Patent Document 4 (Japanese Laid-Open Patent Publication 2006-246678A) describes an outer-rotor type wheel-in motor. There is described a cooling means for a coil formed by winding a lead wire for multiple turns which is mounted on 6 salient poles on a stator side in a SR motor configured with 6 salient poles on a stator side and 4 salient poles on a rotor side provided on a hollow shaft.
In the cooling means, an inflow channel and an exhaust channel are provided via a bulkhead, air is supplied to a coil through the inflow channel, and air after contacting the coil is discharged to outside of a stator through the exhaust channel. Patent Document 4 thereby presents a wheel-in motor in which a channel is formed for exhausting air after cooling a heated coil. However, this cooling means, similarly as that of Patent Document 3, may not allow for thoroughly cooling the lead wire which is wound for multiple turns even by blowing air directly to the coil, because the air flows only on an exposed surface of the lead wire which is wound for multiple turns.
Patent Document 5 (Japanese Patent No. 3,494,056B) describes an outer rotor type magnetic generator comprising a stator with a coil wound around an annular stator core and a rotor consisting of an outer yoke with permanent magnets being supported on an inner surface of a cylindrical part which covers an outer periphery of the stator, wherein the rotor is fixed to a rotating shaft which the stator is rotatably coupled thereto.

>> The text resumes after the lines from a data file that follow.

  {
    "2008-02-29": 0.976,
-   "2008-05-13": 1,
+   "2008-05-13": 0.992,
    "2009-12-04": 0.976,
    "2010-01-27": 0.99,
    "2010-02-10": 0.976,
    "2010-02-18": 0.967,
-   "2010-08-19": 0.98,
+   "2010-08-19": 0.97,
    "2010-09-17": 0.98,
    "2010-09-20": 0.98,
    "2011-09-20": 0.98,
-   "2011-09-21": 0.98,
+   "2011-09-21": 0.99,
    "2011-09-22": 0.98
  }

In the electric motor, a vent hole is provided on a plate which supports a stator rotatably coupled to the rotating shaft, the vent hole on the plate is communicated with a vent hole provided on a bottom of a rotor for cooling a coil wound around a stator core and an inner surface of the permanent magnets, the rotor is rotated so that air is intaken from the vent hole on the plate and is discharged from the vent hole of the rotor, the discharged air is further blown to the cylindrical part of the rotor for cooling the permanent magnets through the cylindrical part.
Patent Document 6 (Japanese Laid-Open Utility Model Publication H5-022133A) describes a cooling means for forced cooling of interior of an outer rotor type wheel-in motor for an electric vehicle. The electric motor includes a cooling means which intakes ambient air to interior of a stator from a vent hole on a hollow shaft through a filter by a cooling fan which is in communication with the hollow shaft, and exhausts the air after contacting a coil of the stator and the inner surface of the rotor from an exhaust hole on a partitioning plate.

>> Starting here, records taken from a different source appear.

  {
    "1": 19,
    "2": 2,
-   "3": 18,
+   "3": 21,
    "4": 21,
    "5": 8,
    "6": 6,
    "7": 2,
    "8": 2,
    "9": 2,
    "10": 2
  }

Patent Document 7 (U.S. Pat. No. 6,873,085) describes a cylindrical coil formed in a cylindrical shape to be mounted in a coreless type coil motor including a fixed armature and in a rotating armature. However, the electric motor does not have a cooling means for the cylindrical coil and air gap formed with a cylindrical coil, an outer yoke and an inner yoke.
Patent Document 8 (Japanese Patent No. 3,704,044B) describes a coreless armature for a DC motor, which includes a cylindrical coil processed with patterns which generate a series of substantially parallel conductors being mutually separated by polyamide which is an insulating material.